CenturyLink (NYSE: CTL) and Frontier are going to face more powerful competitive forces in Charter Communications (NASDAQ: CHTR) and Comcast (NASDAQ: CMCSA), two cable operators that have been increasing their network footprints via acquisitions and organic builds while upping broadband speeds in multiple markets.
According to an Investors Business Daily report, Morgan Stanley cut its rating on CenturyLink to underweight from hold and on Frontier Communications to equal-weight from buy. These rating drops are related to their geographic overlap with Comcast and Charter.
Simon Flannery, a Morgan Stanley analyst, said in the Investors Business Daily report that "CenturyLink and Frontier may need to increase capital spending to be more competitive" with cable operators in their regions.
Charter Communications, which recently completed its purchase of Time Warner Cable and Bright House Networks, immediately became one of the largest cable MSOs that will control a larger portion of the nation's video and broadband markets.

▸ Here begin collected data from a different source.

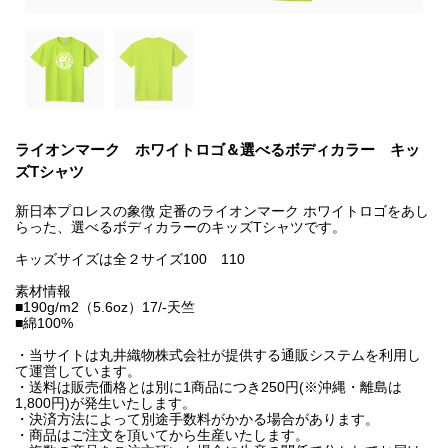
ライオンマーク ホワイトロゴ＆選べるボディカラー キッ
ズTシャツ
新日本プロレスの象徴 定番のライオンマーク ホワイトロゴをあし
らった、選べるボディカラーのキッズTシャツです。
キッズサイズは全２サイズ100 110
素材情報
■190g/m2（5.6oz）17/-天竺
■綿100%
・当サイトは丸井織物株式会社が提供する通販システムを利用し
て運営しています。
・送料は販売価格とは別に1商品につき250円(※沖縄・離島は
1,800円)が発生いたします。
・決済方法によって別途手数料がかかる場合があります。
・商品はご注文を頂いてから生産いたします。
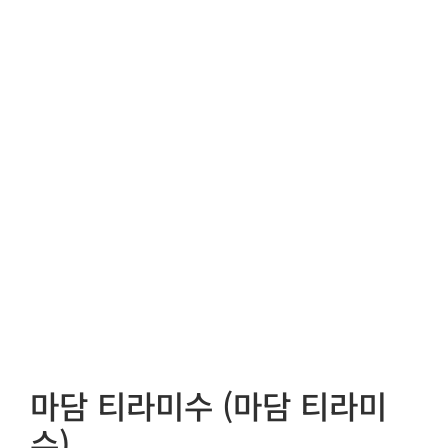
마담 티라미수 (마담 티라미
수)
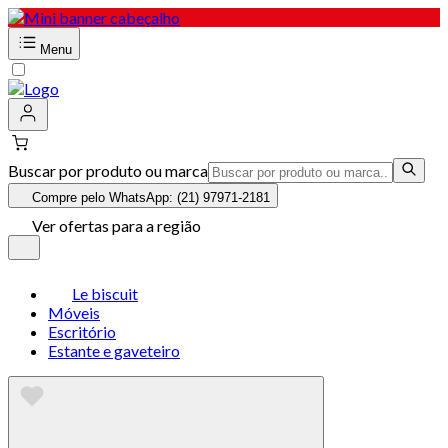
Menu
Buscar por produto ou marca
Compre pelo WhatsApp: (21) 97971-2181
Ver ofertas para a região
Le biscuit
Móveis
Escritório
Estante e gaveteiro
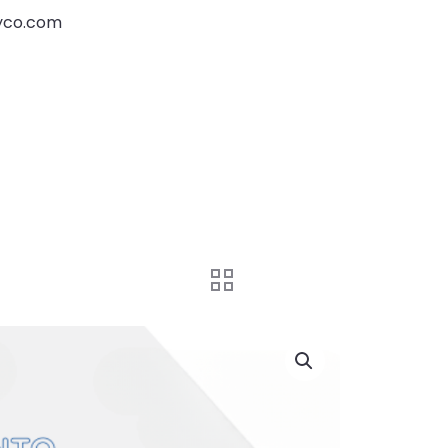
yco.com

While CenturyLink and Frontier are increasing broadband speeds, the telcos continue to trail the cable operators which can more rapidly increase speeds, including 1 Gbps, by implementing DOCSIS 3.1 gear on their existing HFC networks.
The two telcos, which mainly serve Tier 2 and Tier 3 markets, will report their second quarter 2016 earnings in early August.

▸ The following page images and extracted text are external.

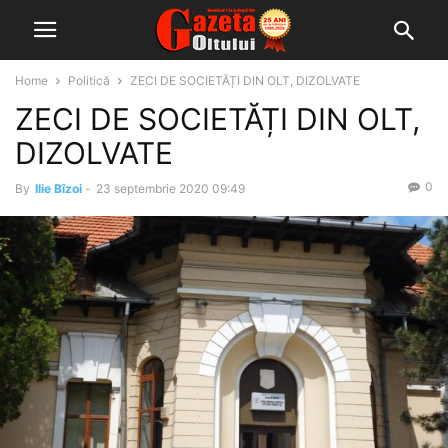
Home
Politică
ZECI DE SOCIETĂȚI DIN OLT, DIZOLVATE
ZECI DE SOCIETĂȚI DIN OLT,
DIZOLVATE
0
By
Ilie Bîzoi
-
23 septembrie 2020 09:49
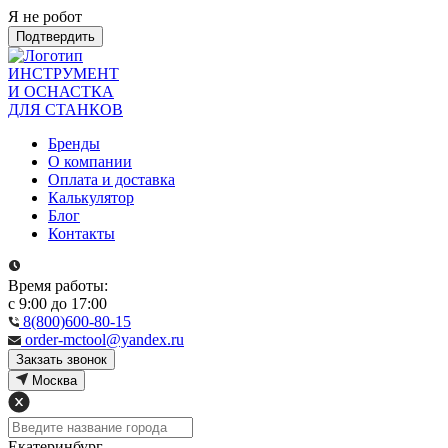
Я не робот
Подтвердить
ИНСТРУМЕНТ
И ОСНАСТКА
ДЛЯ СТАНКОВ
Бренды
О компании
Оплата и доставка
Калькулятор
Блог
Контакты
Время работы:
с 9:00 до 17:00
8(800)600-80-15
order-mctool@yandex.ru
Закзать звонок
Москва
Екатеринбург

For CenturyLink, the story will center on its ability to regrow its broadband base. Following a quarter where it saw broadband subscribers decline due to a new credit policy, CenturyLink only added 7,800 new broadband subscribers in the first quarter.
However, it appears that CenturyLink has some weapons to lure and reduce the amount of customers churning over to cable. For one, the service provider continues to expand its FTTH service in various markets and it has launched trials to deliver 100 Mbps and higher speeds over existing copper by using a mix of bonding and vectoring technologies.
Frontier, which suffered a number of outages and setbacks following the acquisition of Verizon's assets in three states, will likely report lower broadband subscriber numbers.
Dan McCarthy, CEO of Frontier, told investors during a JP Morgan event in May that it had a large amount of customers who decided to go somewhere else for service. It's likely that these customers were new to the area and decided to go with Frontier versus a local cable provider.
Frontier's issues have made its customers an easier target for Charter Communications.
In May, Bright House Communications, which recently became part of Charter, began offering up to $240 in credits to cover costs to switch to its service.
Later, Charter Communications and Frontier Communications filed suits against one another Connecticut over false advertising claims. Charter promised customers that it won't see transitional issues that affected Verizon FiOS subscribers when Frontier Communications acquired their assets.